9punkt - Die Debattenrundschau vom 08.02.2020 finden Sie hier

Kunst

Schock und "erhabene Schönheit" zugleich erlebt Gina Williams auf lensculture auf den Fotografien des dänischen Fotojournalisten Klaus Bo, der Todesrituale auf aller Welt dokumentiert: "In Ghana werden die Verstorbenen in wunderschönen handgefertigten Särgen beigesetzt, die ihren Beruf oder ihre Leidenschaft im Leben darstellen. Beispielsweise fotografierte Bo die Beerdigung eines Hühnerbauern, dessen Körper in einem kunstvoll gestalteten und farbenfrohen Hühnersarg lag. In Indonesien veranstalten einige Gemeinden eine Ma'nene-Zeremonie, bei der tote Verwandte aus den Familiengräbern entfernt werden. Die Leichen werden gereinigt und frisch gekleidet. 'Bevor sie zurückgebracht werden, machen Familienmitglieder Fotos mit ihnen', sagt Bo. Das Volk von Madagaskar hat eine Bestattungstradition namens Famadihana, bei der das Familiengrab geöffnet, die Vorfahren herausgeholt und in frische Seide gewickelt werden. Bei Musik und Tanz wird gebetet, bevor sie in die Krypta zurückgebracht werden."

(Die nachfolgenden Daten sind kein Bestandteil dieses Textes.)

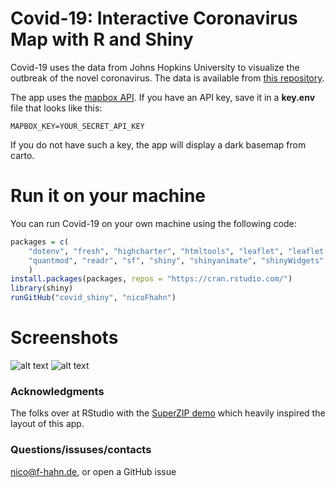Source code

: # Covid-19: Interactive Coronavirus Map with R and Shiny
Covid-19 uses the data from Johns Hopkins University to visualize the outbreak of the novel coronavirus. The data is available from [this repository](https://github.com/CSSEGISandData/COVID-19/tree/master/csse_covid_19_data).

The app uses the [mapbox API](https://docs.mapbox.com/api/). If you have an API key, save it in a **key.env** file that looks like this:
```{bash}
MAPBOX_KEY=YOUR_SECRET_API_KEY
```
If you do not have such a key, the app will display a dark basemap from carto.
# Run it on your machine
You can run Covid-19 on your own machine using the following code:
```R
packages = c(
	"dotenv", "fresh", "highcharter", "htmltools", "leaflet", "leaflet.extras", "plotly",
	"quantmod", "readr", "sf", "shiny", "shinyanimate", "shinyWidgets", "stringr"
	)
install.packages(packages, repos = "https://cran.rstudio.com/")
library(shiny)
runGitHub("covid_shiny", "nicoFhahn")
```
# Screenshots
![alt text](https://i.imgur.com/QqJylwk.png "Logo Title Text 1")
![alt text](https://i.imgur.com/LXsXsbY.png "Logo Title Text 1")

### Acknowledgments
The folks over at RStudio with the [SuperZIP demo](https://github.com/rstudio/shiny-examples/tree/master/063-superzip-example) which heavily inspired the layout of this app.

### Questions/issuses/contacts
nico@f-hahn.de, or open a GitHub issue
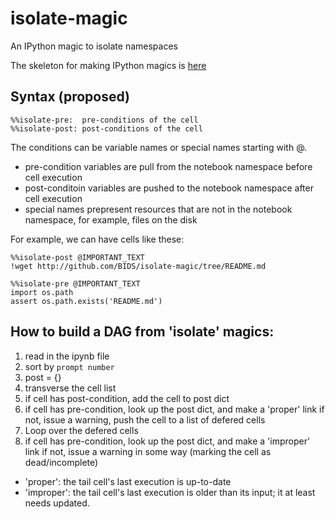 isolate-magic
=============

An IPython magic to isolate namespaces

The skeleton for making IPython magics is [here](http://ipython.org/ipython-doc/dev/config/custommagics.html#defining-magics)

Syntax (proposed)
----------
```
%%isolate-pre:  pre-conditions of the cell
%%isolate-post: post-conditions of the cell
```

The conditions can be variable names or special names starting with @.
  * pre-condition variables are pull from the notebook namespace before cell execution
  * post-conditoin variables are pushed to the notebook namespace after cell execution
  * special names prepresent resources that are not in the notebook namespace, for example, files on the disk
  
For example, we can have cells like these:

```
%%isolate-post @IMPORTANT_TEXT
!wget http://github.com/BIDS/isolate-magic/tree/README.md
```

```
%%isolate-pre @IMPORTANT_TEXT
import os.path
assert os.path.exists('README.md')
```


How to build a DAG from 'isolate' magics:
--------------------
 1. read in the ipynb file
 2. sort by `prompt number`
 3. post = {}
 4. transverse the cell list
   1. if cell has post-condition, add the cell to post dict
   2. if cell has pre-condition, look up the post dict, and make a 'proper' link
      if not, issue a warning, push the cell to a list of defered cells
 5. Loop over the defered cells
   1. if cell has pre-condition, look up the post dict, and make a 'improper' link
      if not, issue a warning in some way (marking the cell as dead/incomplete)

 * 'proper': the tail cell's last execution is up-to-date
 * 'improper': the tail cell's last execution is older than its input; it at least needs updated.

Einen Hauch Pariser Avantgarde verspürt Bernhard Schulz (Tagesspiegel) in den Kunstsammlungen Chemnitz, die ihm in der Ausstellung "Paris 1930. Fotografie der Avantgarde" neben bekannten Namen wie Eugene Atget, Man Ray oder Brassai auch Arbeiten weniger bekannter FotografInnen zeigen: "Da ist die aus Deutschland stammende Germaine Krull, die 1926 nach Paris kam und mit der Publikation 'Métal', einer Mappe mit Spiralbindung, Furore machte. (…) Krull suchte durchaus auch die typischen Orte der Stadt auf, wie die sprichwörtlichen 'Hallen' mit ihrem Gewühl und ihrem Abfall. Ganz still hingegen die Etüden von Florence Henri, die sorgfältig mit Glas, Spiegeln und wechselnden Entfernungen operiert, besonders schön in der Treppenhauskomposition 'Pariser Fenster' von 1929."

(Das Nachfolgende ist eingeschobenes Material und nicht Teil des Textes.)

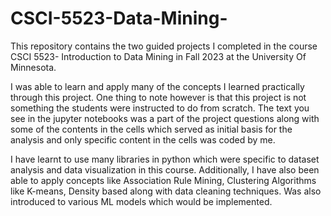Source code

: # CSCI-5523-Data-Mining-
This repository contains the two guided projects I completed in the course CSCI 5523- Introduction to Data Mining in Fall 2023 at the University Of Minnesota.

I was able to learn and apply many of the concepts I learned practically through this project. One thing to note however is that this project is not something the students were instructed to do from scratch. The text you see in the jupyter notebooks was a part of the project questions along with some of the contents in the cells which served as initial basis for the analysis and only specific content in the cells was coded by me.

I have learnt to use many libraries in python which were specific to dataset analysis and data visualization in this course. Additionally, I have also been able to apply concepts like Association Rule Mining, Clustering Algorithms like K-means, Density based along with data cleaning techniques. Was also introduced to various ML models which would be implemented.
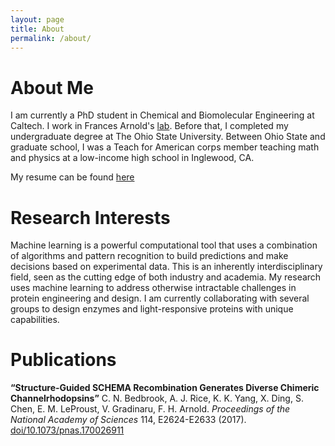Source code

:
 ```yaml
---
layout: page
title: About
permalink: /about/
---
```

# About Me

I am currently a PhD student in Chemical and Biomolecular Engineering at Caltech. I work in Frances Arnold's [lab](http://cheme.che.caltech.edu/groups/fha/). Before that, I completed my undergraduate degree at The Ohio State University. Between Ohio State and graduate school, I was a Teach for American corps member teaching math and physics at a low-income high school in Inglewood, CA.

My resume can be found [here](https://github.com/yangkky/resume/blob/master/KKY_cv.pdf)

# Research Interests
Machine learning is a powerful computational tool that uses a combination of algorithms and pattern recognition to build predictions and make decisions based on experimental data. This is an inherently interdisciplinary field, seen as the cutting edge of both industry and academia. My research uses machine learning to address otherwise intractable challenges in protein engineering and design. I am currently collaborating with several groups to design enzymes and light-responsive proteins with unique capabilities.

# Publications

**“Structure-Guided SCHEMA Recombination Generates Diverse Chimeric Channelrhodopsins”**  C. N. Bedbrook, A. J. Rice, K. K. Yang, X. Ding, S. Chen, E. M. LeProust, V. Gradinaru, F. H. Arnold. *Proceedings of the National Academy of Sciences* 114, E2624-E2633 (2017). [doi/10.1073/pnas.170026911](http://www.pnas.org/content/early/2017/03/09/1700269114.abstract)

Besprochen wird die Herman-de-Vries-Ausstellung "How green is the grass?" im Berliner Georg Kolbe Museum (taz), die Ren-Hang-Retrospektive "Love" im C/O Berlin (Tagesspiegel) und eine Ausstellung mit ganz neuen Zeichnungen von Gerhard Richter im Dresdner Albertinum (Berliner Zeitung).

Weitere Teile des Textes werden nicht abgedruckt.